Last year, Maus became Louisiana’s first Tourette Syndrome Association Youth Ambassador, according to a news release from the association. He attended a three-day training program in Washington, D.C. While there, he met with local members of Congress to advocate on behalf of other children with the disorder. He is still the only youth ambassador in the state, his mother, Becky Maus, said.

Maus will be recognized in April by the Council for Exceptional Children with the national Yes I Can! Award. The award is given annually to 27 recipients from across the country who have demonstrated notable accomplishments despite their disabilities.

Maus was nominated in the category of self-advocacy. He was chosen as one of three recipients in the category, his mother said. He will return to Washington in April for the ceremony and hopes to meet with members of Congress again.

“The biggest word you can describe it with is random,” Maus said of having Tourette’s syndrome. His tics include nose wiggling and eye twitching.

During his school presentations, Maus said, he relates having Tourette’s syndrome to other medical conditions his classmates may be more familiar with as diabetes or attention deficit disorder. He also stresses that it is an inherited condition. People inherit Tourette’s syndrome in the same way they inherit eye or hair color, Maus said. Both Maus’ father and older brother have Tourette’s syndrome.

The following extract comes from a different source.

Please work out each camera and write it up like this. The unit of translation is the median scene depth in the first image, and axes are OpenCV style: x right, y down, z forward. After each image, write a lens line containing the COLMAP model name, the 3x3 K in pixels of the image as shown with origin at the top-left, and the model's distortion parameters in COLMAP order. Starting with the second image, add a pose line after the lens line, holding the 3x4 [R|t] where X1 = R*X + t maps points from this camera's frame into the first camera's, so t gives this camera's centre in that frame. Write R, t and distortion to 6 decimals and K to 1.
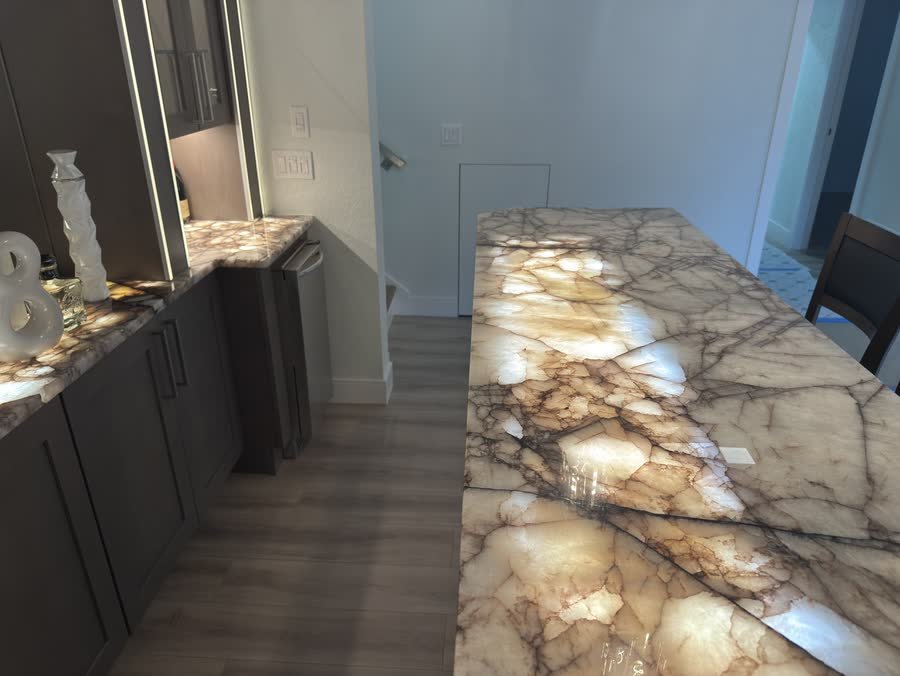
lens RADIAL K [[645.6, 0, 450.0], [0, 645.6, 338.0], [0, 0, 1]] dist [0.088104, -0.122881]
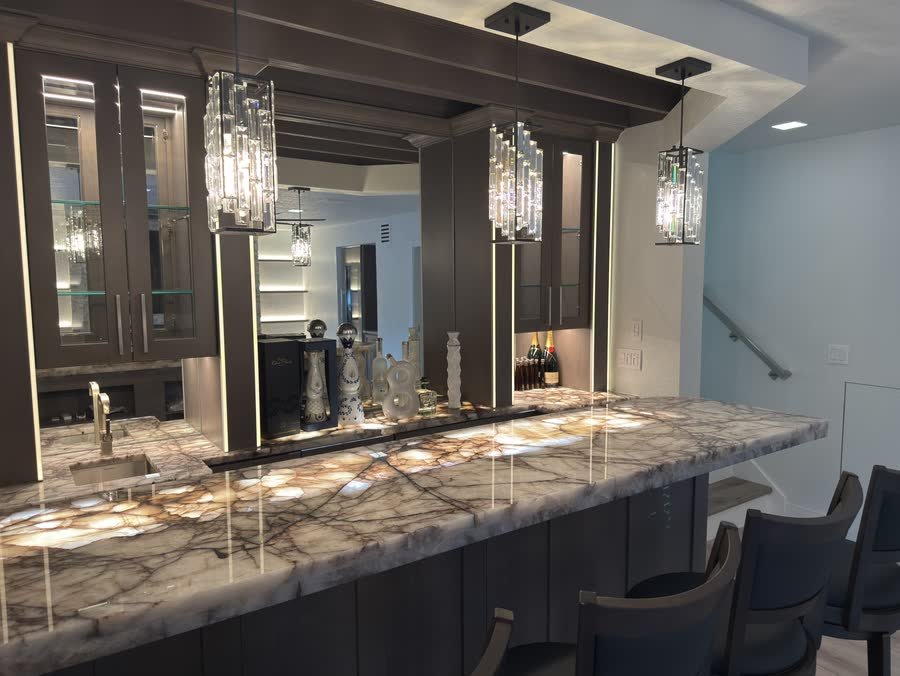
lens RADIAL K [[645.6, 0, 450.0], [0, 645.6, 338.0], [0, 0, 1]] dist [0.088104, -0.122881]
pose [[0.611187, 0.071315, -0.788267, 1.799036], [-0.314902, 0.935624, -0.159515, 0.105092], [0.726145, 0.345720, 0.594299, -0.359376]]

They all take medication to help control their tics, but the medicine doesn’t eliminate them completely, Maus said.

In his presentations, Maus also reiterates that people shouldn’t make fun of someone else for being different.

Becky Maus said she wants people to know that her son is available as a peer educator and Tourette’s syndrome spokesperson. The mother-son team is also working with the national TSA to create a local nonprofit support group for the greater Baton Rouge area.

“It’s amazing still how little the public knows or understands about it,” Becky Maus said. “By the time you get your family and your best friends to understand your condition, then you have to move on to your peers and even teachers.”

The support group would be available to provide educational materials to schools and workplaces, dispel common misperceptions, raise awareness in the community, and most importantly, provide emotional support to families affected by Tourette’s syndrome, Becky Maus said.

“It’s been quite a journey for the whole family,” she said. “I’m glad Christopher has decided to speak up.”